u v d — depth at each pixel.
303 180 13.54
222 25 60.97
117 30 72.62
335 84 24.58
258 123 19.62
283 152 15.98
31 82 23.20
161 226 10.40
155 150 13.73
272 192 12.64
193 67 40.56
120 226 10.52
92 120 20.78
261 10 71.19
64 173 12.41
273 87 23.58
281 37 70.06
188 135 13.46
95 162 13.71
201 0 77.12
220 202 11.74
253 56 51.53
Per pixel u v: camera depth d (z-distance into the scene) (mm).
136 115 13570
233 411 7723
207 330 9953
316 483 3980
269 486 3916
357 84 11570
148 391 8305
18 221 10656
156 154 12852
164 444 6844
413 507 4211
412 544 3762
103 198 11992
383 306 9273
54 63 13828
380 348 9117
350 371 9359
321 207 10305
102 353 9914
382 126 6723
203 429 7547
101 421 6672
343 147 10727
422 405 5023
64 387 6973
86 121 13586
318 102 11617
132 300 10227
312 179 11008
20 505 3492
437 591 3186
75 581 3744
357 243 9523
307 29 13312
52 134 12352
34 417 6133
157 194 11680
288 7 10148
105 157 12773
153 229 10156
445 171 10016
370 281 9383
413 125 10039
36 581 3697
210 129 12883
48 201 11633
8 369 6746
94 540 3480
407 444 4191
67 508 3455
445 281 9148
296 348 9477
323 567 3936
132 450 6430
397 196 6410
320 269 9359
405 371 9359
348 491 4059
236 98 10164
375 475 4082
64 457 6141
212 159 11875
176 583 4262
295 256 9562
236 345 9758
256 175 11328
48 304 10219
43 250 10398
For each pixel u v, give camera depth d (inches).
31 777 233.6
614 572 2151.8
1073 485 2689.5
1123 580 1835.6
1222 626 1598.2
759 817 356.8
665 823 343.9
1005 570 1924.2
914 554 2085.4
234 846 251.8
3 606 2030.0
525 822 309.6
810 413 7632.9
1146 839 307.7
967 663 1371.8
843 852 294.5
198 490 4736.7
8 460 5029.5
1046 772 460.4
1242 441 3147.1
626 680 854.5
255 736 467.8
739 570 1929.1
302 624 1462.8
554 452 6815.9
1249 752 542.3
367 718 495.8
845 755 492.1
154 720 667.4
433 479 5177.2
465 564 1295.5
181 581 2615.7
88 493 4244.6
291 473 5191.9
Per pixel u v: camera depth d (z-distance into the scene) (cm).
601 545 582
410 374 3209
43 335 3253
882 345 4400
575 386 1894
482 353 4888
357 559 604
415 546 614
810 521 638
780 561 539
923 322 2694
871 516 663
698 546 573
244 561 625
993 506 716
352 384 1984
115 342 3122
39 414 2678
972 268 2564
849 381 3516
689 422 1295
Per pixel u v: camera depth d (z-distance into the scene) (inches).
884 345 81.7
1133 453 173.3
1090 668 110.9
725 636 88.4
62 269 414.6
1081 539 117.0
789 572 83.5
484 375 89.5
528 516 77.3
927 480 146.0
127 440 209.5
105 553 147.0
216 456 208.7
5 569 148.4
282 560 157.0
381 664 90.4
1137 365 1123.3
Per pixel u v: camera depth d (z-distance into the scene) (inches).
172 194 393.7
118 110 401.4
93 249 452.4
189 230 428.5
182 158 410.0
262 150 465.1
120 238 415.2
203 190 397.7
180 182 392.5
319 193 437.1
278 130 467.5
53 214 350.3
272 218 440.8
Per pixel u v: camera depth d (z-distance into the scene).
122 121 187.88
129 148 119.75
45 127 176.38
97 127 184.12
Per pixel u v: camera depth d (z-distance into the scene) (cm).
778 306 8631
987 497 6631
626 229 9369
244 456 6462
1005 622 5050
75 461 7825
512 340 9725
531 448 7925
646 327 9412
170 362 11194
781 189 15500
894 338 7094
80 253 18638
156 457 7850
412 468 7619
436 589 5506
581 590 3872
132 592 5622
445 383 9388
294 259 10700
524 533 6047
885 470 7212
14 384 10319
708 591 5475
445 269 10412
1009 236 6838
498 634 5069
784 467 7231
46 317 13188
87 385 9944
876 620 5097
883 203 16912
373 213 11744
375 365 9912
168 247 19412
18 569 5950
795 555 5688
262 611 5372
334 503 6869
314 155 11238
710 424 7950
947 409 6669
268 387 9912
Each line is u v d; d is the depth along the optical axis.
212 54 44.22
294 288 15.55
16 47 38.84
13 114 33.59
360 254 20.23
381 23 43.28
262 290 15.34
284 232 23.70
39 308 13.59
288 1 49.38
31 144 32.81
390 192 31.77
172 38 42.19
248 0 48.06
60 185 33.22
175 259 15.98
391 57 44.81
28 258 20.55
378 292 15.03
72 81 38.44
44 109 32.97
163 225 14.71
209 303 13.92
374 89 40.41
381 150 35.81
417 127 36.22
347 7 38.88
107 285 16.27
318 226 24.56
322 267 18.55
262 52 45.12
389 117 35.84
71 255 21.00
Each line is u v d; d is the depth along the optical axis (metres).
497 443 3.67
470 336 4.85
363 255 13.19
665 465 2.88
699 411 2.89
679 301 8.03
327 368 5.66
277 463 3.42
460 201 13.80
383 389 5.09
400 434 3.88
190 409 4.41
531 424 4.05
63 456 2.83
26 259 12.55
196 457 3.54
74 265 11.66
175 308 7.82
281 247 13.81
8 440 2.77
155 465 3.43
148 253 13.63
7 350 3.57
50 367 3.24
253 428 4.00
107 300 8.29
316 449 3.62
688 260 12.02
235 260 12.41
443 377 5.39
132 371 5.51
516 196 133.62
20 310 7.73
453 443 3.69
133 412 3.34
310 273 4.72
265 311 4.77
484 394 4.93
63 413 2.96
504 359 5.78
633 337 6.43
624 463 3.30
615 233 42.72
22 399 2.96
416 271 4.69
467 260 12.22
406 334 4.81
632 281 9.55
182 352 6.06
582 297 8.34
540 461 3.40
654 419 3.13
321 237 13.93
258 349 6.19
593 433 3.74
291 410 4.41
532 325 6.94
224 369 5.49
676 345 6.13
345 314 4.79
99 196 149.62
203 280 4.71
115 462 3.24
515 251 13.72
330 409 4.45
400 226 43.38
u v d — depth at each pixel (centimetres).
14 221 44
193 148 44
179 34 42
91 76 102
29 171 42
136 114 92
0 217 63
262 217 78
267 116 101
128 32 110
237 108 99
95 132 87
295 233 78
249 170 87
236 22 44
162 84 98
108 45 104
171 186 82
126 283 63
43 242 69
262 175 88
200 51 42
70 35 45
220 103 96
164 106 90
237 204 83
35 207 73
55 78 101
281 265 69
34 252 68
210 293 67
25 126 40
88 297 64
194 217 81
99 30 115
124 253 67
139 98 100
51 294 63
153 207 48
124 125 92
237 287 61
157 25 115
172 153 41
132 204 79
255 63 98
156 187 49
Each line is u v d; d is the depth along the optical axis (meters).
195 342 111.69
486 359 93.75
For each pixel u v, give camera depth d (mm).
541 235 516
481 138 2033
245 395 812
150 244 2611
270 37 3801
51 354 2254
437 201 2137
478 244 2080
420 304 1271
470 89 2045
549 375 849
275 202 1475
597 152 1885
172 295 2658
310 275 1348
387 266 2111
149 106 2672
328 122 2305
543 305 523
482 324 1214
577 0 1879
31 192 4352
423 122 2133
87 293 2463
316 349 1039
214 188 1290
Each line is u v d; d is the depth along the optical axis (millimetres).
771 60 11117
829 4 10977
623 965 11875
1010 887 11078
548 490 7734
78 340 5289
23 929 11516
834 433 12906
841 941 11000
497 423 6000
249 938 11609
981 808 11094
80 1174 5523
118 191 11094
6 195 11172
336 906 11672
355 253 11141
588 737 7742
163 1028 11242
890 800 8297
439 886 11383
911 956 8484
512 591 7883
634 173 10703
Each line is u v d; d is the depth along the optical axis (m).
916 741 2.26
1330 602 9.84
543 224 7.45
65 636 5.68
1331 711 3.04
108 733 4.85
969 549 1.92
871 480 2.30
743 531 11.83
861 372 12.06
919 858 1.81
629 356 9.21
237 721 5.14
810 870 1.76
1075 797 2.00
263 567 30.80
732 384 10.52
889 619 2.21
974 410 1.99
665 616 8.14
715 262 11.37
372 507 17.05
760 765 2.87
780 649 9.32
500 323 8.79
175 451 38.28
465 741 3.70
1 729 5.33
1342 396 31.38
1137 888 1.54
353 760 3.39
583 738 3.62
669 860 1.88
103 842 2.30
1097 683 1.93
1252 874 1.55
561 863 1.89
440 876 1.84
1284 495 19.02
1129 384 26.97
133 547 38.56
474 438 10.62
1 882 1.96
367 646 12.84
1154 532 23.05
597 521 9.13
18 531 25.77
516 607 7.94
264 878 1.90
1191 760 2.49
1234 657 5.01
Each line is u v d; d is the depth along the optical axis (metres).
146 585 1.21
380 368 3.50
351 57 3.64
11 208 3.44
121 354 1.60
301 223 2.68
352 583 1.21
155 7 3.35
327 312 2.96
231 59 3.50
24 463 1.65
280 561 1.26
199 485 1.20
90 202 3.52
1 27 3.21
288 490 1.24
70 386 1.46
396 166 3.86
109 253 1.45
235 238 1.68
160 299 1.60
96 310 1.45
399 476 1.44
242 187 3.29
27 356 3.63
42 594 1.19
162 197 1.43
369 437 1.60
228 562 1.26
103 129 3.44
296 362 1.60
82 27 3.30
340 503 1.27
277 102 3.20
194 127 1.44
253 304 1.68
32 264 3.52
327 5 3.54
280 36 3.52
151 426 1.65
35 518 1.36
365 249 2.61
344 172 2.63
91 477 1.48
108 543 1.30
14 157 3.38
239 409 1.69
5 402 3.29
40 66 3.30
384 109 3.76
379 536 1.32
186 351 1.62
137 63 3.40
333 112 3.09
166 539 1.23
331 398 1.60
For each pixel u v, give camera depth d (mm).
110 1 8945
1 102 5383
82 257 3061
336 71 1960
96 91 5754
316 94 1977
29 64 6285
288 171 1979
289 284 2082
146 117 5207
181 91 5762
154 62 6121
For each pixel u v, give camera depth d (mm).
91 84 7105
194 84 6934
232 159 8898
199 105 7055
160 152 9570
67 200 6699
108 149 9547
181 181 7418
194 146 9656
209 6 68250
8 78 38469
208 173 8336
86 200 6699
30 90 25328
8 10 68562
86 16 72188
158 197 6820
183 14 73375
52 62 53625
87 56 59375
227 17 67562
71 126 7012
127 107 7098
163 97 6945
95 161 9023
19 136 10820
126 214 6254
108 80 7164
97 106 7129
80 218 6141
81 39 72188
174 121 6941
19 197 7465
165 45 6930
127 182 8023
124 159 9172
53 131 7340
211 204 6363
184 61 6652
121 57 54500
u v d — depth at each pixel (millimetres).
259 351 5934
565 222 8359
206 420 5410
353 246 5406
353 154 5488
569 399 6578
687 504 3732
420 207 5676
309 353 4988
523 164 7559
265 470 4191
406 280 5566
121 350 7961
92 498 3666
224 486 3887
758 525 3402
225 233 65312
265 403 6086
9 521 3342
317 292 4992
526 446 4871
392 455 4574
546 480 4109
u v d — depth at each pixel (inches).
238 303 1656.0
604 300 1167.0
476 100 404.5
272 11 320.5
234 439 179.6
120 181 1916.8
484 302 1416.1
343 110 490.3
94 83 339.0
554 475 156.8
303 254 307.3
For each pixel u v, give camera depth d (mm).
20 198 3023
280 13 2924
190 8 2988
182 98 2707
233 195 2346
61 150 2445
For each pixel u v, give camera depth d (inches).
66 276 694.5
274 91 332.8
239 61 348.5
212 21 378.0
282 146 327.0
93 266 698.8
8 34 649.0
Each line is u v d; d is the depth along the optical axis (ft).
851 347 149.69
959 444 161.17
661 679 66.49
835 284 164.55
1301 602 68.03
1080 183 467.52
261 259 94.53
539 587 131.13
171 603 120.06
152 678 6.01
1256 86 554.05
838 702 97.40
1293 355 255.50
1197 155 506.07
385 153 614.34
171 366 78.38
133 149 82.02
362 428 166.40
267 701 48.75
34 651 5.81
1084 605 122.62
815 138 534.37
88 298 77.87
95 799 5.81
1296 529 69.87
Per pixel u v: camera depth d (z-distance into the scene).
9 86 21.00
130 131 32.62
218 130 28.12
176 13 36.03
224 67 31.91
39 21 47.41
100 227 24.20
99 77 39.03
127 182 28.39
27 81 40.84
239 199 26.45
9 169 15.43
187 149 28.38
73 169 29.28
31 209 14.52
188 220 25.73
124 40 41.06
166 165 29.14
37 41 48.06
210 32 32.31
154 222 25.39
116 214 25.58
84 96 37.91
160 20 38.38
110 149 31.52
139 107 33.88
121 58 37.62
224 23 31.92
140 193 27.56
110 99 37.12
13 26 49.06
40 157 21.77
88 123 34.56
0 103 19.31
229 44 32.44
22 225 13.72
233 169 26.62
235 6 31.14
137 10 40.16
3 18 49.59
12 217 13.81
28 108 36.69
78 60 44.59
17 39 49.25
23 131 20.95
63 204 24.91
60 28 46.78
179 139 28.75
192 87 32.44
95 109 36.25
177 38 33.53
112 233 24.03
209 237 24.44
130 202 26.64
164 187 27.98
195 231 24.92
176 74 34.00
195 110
________________________
**What to work on**
Above is a listing; print exactly its lines from the one with "759 817 356.8" through the one with "689 422 1295", and no other lines.

**Worked solution**
759 817 356.8
665 823 343.9
1005 570 1924.2
914 554 2085.4
234 846 251.8
3 606 2030.0
525 822 309.6
810 413 7632.9
1146 839 307.7
967 663 1371.8
843 852 294.5
198 490 4736.7
8 460 5029.5
1046 772 460.4
1242 441 3147.1
626 680 854.5
255 736 467.8
739 570 1929.1
302 624 1462.8
554 452 6815.9
1249 752 542.3
367 718 495.8
845 755 492.1
154 720 667.4
433 479 5177.2
465 564 1295.5
181 581 2615.7
88 493 4244.6
291 473 5191.9
Per pixel u v: camera depth d (z-distance into the scene) (cm).
601 545 582
410 374 3209
43 335 3253
882 345 4400
575 386 1894
482 353 4888
357 559 604
415 546 614
810 521 638
780 561 539
923 322 2694
871 516 663
698 546 573
244 561 625
993 506 716
352 384 1984
115 342 3122
39 414 2678
972 268 2564
849 381 3516
689 422 1295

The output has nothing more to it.